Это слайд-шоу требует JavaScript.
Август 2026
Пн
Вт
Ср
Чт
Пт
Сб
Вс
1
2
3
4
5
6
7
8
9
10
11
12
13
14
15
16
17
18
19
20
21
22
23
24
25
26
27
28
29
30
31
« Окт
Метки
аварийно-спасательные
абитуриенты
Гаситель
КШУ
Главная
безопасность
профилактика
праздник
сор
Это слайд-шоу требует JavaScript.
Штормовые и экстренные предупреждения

## GOAL OF THE EXERCISE
All the data above should be restated in full, exactly.

## EXERCISE RESULT
Это слайд-шоу требует JavaScript.
Август 2026
Пн
Вт
Ср
Чт
Пт
Сб
Вс
1
2
3
4
5
6
7
8
9
10
11
12
13
14
15
16
17
18
19
20
21
22
23
24
25
26
27
28
29
30
31
« Окт
Метки
аварийно-спасательные
абитуриенты
Гаситель
КШУ
Главная
безопасность
профилактика
праздник
сор
Это слайд-шоу требует JavaScript.
Штормовые и экстренные предупреждения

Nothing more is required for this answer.